Freya Gerz: Sketchbook
© Freya Gerz
Curatorial Statement
Visit the exhibition Sketchbook >
Photographs, images, are more than what they appear to be. Going beyond the idea associated with photographs as document, recording what is in front of the lens at a moment in time. Images steer our understanding of what we know and what we do not know. Images ask questions, or better yet, we ask questions of images.
Photographs mean nothing until acted upon by a viewer/reader of the visual text. It is the interaction of the behavior of looking by a reader and the artifact (photograph) produced by the intentional behavior of an author. Photographs are objects created to be the medium through which authors and readers come together. Similar to a book of text, the text on the page is the space where the author and the reader meet in an attempt to create a shared meaning. We can safely say that a photograph means nothing until the author and reader says it does. It is this interaction of author and reader that we come to the work of Freya Gerz.
Gerz’s visual text, “Sketchbook” moves us beyond the boundaries of a collection of photographs (we can use the terms “text” and “photographs” interchangeably for both are constructions created to be acted upon) to an intentional sequence of images as displayed in her exhibition in VASA and in her forthcoming book. The work must be seen as an act of intellect and not a randomization or gesture. The title “Sketchbook” carries its own references and implications.
In “Sketchbook” we address more than individual images but an intentionally ordered sequence of experiences creating spaces and boundaries for the evolution of meaning. (I use the concept of evolution in reference to the fluidness of meaning as we experience the design and organization of “Sketchbook”.)
Not to see the images as located in broader contexts is to experience the images as fixed with no connection (historical, social or political), are isolated and doomed to a life of ambiguity and meaningless existing within a sea of possibilities. From this perspective there is not “a” meaning but many possible meanings.

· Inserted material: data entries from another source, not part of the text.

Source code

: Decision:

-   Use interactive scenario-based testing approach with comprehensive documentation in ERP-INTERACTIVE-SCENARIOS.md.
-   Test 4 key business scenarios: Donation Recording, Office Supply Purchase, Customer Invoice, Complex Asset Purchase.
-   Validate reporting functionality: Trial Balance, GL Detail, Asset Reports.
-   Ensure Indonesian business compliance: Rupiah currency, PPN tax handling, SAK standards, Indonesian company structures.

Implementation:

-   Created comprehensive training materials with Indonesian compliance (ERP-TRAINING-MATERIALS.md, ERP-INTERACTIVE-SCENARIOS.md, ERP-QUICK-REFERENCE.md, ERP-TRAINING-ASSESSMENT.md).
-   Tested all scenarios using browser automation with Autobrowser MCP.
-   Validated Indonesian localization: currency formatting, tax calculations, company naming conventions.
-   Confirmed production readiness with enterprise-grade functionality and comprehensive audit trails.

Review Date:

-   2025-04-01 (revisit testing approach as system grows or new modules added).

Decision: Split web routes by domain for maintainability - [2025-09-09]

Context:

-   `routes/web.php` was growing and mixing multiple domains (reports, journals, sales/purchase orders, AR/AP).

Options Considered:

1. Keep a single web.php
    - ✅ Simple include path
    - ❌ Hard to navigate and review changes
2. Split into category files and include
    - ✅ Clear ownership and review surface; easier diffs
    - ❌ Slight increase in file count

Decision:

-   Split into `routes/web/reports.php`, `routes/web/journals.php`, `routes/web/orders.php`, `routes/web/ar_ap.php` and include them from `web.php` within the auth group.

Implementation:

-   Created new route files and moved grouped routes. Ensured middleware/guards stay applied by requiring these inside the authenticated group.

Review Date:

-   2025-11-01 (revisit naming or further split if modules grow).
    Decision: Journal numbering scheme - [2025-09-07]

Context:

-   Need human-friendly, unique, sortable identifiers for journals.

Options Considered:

As readers of this text we are invited to go further, to engage and explore the spaces between each image, to pause and read the space as an image itself. Here the juxtaposition of spaces and images provide the reader with fertile air through which to construct meaning(s).
If we approach images as metaphors, ripe with potential for significance, the in-between space between images shelters a dialog of conflict between the images, giving cause for evolving insights and understandings existing within a consolation of possibilities. It is within these possibilities that the reader finds the richness of the text and its un-imposed universe of meanings.
The concept behind “conflict” emerges out of “Montage Theory” as put forward by Sergei Eisenstein in the second decade of the 20th century.
Montage theory, in its rudimentary form, asserts that a series of connected images allows for complex ideas to be extracted from a sequence and, when strung together, constitute the entirety of a film's ideological and intellectual power. (Wikipedia.org)
and
Montage' means bringing the conflicting images/shots together that gives a unique contrast leaving a shock and anticipation for the audience. Eisenstein believed that more the conflicting the shots are the more it is intellectual leaving its audience in shock which also stirs their inner emotions. (https://www.filmtheory.org/soviet-montage-theory/)
In light of “Sketchbook” the sequencing or montage of images provides a challenge to the reader (as well as to the author) in their understanding of the work. Freya Gerz provides the reader with images that at first appear to have no connection to each other beyond the fact that they exist between the first and last image – book ends.
|
Bookends: first and last image in "Sketchbook" Each image with its own signification, the space inbetween is the work.
How do you move from one image to the other, the start to the end?
In this manner we are forced to see the images in a specific order a sequence, challenging us to “make sense” of it. At a point in this process the author of the text becomes its reader, sequencing and re-sequencing the flow of experience to a point where it makes sense. The author becomes the text’s first reader.
Freya’s images, ambiguous in design, are best approached as metaphors and notations on the author’s acts, her decisions. The meaning of an imags is not fixed or grounded, but exists in a constellation of potential meanings. As Eisenstein’s definition suggests it is the conflicting nature of her images that brings about a challenge to making sense. The reader is then further challenged to make sense of the relationships formed by the spaces between each image. It is the space, the possibilities that gives the work its significance.
This concept is interesting in that it positions the potential meaning of the work within the spaces found between images. Images that conflict and struggle to find signification. The challenge to the reader of her text is to first confront possible meaning(s) of individual images, then to the image created as a result of the positioning or sequencing – the space. The signification of “Sketchbook” lies not in the individual images and spaces, but in its totality.
Freya Gerz’s “Sketchbook” provides the reader of her text with a challenge: What does it mean.